Exaggerated Expressions

Exaggerated Expressions lesson plan

Respond to literature by creating soft sculpture portraits depicting strong emotions.

  • 1.

    Read or write poetry, a play, story, or historical account in which a character displays a strong emotion. Look in a mirror to try to duplicate this emotion with your own facial expression. Notice how your features-eyes, eyebrows, nose, lips, forehead-look when you imitate the emotion.

  • 2.

    With Crayola® Colored Pencils, sketch a large real, imaginary, or animal body from the work you read on oak tag. Use Crayola Multicultural Crayons and Markers to show skin tones.
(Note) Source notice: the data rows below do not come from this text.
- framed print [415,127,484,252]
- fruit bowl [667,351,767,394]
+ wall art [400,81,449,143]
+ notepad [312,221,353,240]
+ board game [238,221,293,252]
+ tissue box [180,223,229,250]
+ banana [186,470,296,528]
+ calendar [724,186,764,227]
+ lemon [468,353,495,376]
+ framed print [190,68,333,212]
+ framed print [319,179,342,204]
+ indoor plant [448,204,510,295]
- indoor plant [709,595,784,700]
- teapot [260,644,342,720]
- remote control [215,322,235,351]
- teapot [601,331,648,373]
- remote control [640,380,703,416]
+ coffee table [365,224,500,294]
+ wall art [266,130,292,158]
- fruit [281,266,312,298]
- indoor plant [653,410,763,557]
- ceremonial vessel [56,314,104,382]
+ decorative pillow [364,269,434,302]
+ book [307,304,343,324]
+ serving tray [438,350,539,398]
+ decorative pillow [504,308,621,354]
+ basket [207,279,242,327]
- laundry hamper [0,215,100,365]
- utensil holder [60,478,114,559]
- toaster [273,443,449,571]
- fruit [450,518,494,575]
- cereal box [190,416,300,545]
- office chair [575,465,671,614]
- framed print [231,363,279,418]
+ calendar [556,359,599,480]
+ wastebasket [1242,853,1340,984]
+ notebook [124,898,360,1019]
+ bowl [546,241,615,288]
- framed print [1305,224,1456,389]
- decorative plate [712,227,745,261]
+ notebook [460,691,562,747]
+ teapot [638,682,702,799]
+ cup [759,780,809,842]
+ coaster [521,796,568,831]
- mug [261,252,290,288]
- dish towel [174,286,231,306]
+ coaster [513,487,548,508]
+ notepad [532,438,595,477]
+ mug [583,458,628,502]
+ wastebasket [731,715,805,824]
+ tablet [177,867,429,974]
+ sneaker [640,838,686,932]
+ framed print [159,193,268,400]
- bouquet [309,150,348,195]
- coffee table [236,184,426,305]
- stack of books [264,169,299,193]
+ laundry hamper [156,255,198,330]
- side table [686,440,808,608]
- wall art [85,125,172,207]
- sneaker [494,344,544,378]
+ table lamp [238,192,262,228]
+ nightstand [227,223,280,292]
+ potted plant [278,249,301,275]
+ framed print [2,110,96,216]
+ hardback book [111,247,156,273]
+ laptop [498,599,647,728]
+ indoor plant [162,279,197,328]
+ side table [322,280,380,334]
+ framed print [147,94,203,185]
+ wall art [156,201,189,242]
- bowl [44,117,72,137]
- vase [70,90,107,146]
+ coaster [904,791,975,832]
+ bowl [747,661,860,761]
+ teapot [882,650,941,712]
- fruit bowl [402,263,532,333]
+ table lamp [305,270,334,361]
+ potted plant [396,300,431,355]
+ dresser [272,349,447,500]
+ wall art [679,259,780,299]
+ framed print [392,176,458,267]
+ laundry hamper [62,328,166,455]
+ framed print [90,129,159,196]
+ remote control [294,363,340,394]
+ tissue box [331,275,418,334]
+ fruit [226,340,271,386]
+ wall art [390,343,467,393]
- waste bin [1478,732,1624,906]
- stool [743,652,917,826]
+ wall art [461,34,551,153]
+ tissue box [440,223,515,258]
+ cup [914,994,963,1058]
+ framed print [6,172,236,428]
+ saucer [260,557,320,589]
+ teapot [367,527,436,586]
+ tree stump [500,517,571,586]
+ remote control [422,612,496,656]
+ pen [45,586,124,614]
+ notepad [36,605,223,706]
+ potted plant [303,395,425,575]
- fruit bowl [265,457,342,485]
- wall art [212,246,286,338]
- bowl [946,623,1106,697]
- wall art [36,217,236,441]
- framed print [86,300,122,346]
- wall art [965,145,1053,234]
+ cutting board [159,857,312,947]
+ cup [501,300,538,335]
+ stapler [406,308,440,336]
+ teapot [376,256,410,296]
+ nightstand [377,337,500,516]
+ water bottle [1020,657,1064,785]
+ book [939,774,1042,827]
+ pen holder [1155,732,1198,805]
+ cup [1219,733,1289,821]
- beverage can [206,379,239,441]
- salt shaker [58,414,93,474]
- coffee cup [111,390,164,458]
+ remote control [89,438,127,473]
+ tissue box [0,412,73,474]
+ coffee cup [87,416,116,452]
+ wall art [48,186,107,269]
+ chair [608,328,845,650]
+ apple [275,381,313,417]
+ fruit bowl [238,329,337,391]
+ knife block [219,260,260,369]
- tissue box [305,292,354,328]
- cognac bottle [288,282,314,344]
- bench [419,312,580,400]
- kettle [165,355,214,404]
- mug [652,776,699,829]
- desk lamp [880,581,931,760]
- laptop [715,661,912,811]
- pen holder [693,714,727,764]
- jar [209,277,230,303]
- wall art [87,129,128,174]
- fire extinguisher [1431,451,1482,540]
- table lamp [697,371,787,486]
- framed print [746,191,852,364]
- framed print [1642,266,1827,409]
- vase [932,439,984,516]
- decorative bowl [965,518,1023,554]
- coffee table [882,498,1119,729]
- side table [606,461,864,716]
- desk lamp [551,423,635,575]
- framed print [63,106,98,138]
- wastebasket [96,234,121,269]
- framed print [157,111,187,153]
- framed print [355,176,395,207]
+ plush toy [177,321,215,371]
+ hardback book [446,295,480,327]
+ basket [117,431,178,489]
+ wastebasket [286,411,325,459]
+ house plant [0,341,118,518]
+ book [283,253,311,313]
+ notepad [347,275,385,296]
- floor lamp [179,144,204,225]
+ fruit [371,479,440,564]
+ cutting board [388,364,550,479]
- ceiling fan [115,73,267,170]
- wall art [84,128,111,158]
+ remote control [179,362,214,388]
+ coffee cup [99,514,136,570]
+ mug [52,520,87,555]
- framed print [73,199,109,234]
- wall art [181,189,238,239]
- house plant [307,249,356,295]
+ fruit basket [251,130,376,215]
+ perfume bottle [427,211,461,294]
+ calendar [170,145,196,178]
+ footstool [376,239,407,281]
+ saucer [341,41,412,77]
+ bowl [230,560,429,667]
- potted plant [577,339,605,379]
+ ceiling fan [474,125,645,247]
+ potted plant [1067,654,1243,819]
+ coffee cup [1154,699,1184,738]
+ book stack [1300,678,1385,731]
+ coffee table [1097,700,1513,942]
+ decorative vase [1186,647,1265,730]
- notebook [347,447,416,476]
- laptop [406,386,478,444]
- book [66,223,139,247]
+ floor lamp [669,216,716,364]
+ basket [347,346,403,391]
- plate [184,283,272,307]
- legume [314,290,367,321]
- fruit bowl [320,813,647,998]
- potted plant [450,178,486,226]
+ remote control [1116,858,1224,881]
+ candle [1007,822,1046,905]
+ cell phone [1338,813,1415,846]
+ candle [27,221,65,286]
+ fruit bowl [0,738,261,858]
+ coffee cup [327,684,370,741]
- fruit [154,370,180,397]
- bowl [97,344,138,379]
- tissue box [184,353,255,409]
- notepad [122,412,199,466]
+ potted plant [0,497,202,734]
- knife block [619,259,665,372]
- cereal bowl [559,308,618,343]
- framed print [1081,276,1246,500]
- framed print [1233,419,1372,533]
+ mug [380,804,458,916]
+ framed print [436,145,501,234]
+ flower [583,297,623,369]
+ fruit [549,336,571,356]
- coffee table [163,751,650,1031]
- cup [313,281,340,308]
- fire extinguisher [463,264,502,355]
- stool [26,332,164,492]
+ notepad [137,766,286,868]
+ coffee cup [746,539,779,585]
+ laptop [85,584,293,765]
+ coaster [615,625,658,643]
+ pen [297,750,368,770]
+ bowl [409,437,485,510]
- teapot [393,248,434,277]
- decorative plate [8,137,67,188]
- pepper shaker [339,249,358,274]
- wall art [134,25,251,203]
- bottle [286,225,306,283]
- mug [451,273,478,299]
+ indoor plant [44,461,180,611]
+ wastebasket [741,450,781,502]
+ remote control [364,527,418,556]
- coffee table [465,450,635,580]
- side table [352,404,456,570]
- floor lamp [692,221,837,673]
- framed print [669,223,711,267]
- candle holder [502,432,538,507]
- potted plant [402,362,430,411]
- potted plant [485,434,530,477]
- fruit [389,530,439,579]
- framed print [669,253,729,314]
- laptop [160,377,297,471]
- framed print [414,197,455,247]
Add details and create a background that relates to the figure with Crayola Crayons and Markers. Fill the paper with patterns and textures. Use black marker to outline important parts.

  • 3.

    To make a soft sculpture face, use about 5 inches (15 cm) at the toe of a pair of clean, recycled pantyhose. Fill with synthetic fiber stuffing. Knot opening of the pantyhose to keep stuffing inside.

  • 4.

    Cut thread with Crayola Scissors. Thread a needle, knot the ends, and stitch through the pantyhose and stuffing to create exaggerated facial features. The face emerges as you sew. For eyes, push the stuffing down and stitch in an oval. For a nose, pinch and make small stitches back and forth. For nostrils, stitch one opening at a time in a circle. To create a lower lip, pinch a small amount of fiber and stitch up and down. Repeat for an upper lip.

  • 5.

    Pull the opening of the pantyhose to the back of the head and stitch closed. Stitch yarn to the head to create hair and cover the stitched area.

  • 6.

    Use Crayola School Glue to attach the head to the paper body, and to attach recycled jewelry, buttons for eyes, chenille sticks, and other adornments.

Standards

  • LA: Read with sufficient accuracy and fluency to support comprehension.
  • LA: Engage effectively in a range of collaborative discussions with diverse partners on grade level topics and texts, building on others' ideas and expressing their own clearly.
  • LA: Produce clear and coherent writing in which the development and organization are appropriate to task, purpose, and audience.
  • LA: Report on a topic or text, tell a story, or recount an experience in an organized manner, using appropriate facts and relevant, descriptive details to support main ideas or themes; speak clearly at an understandable pace.
  • VA: Intentionally take advantage of the qualities and characteristics of art media, techniques, and processes to enhance communication of experiences and ideas.
  • VA: Select and use the qualities of structures and functions of art to improve communication of ideas.

Adaptations

  • In small groups, students identify a variety of emotions that they have experienced. Students list their suggestions on chart paper and define each using their own words. Students select one or two emotions to exaggerate in their story. Once selected, students begin to outline their original story being certain to incorporate selected emotional responses as they develop their characters. Students write a draft of their story and significant scenes.
  • Using their original stories, students take on the roles of their characters and prepare to present the story as a play. Students may do a live presentation to classmates or videotape their performance and upload their video to a class computer for future viewing.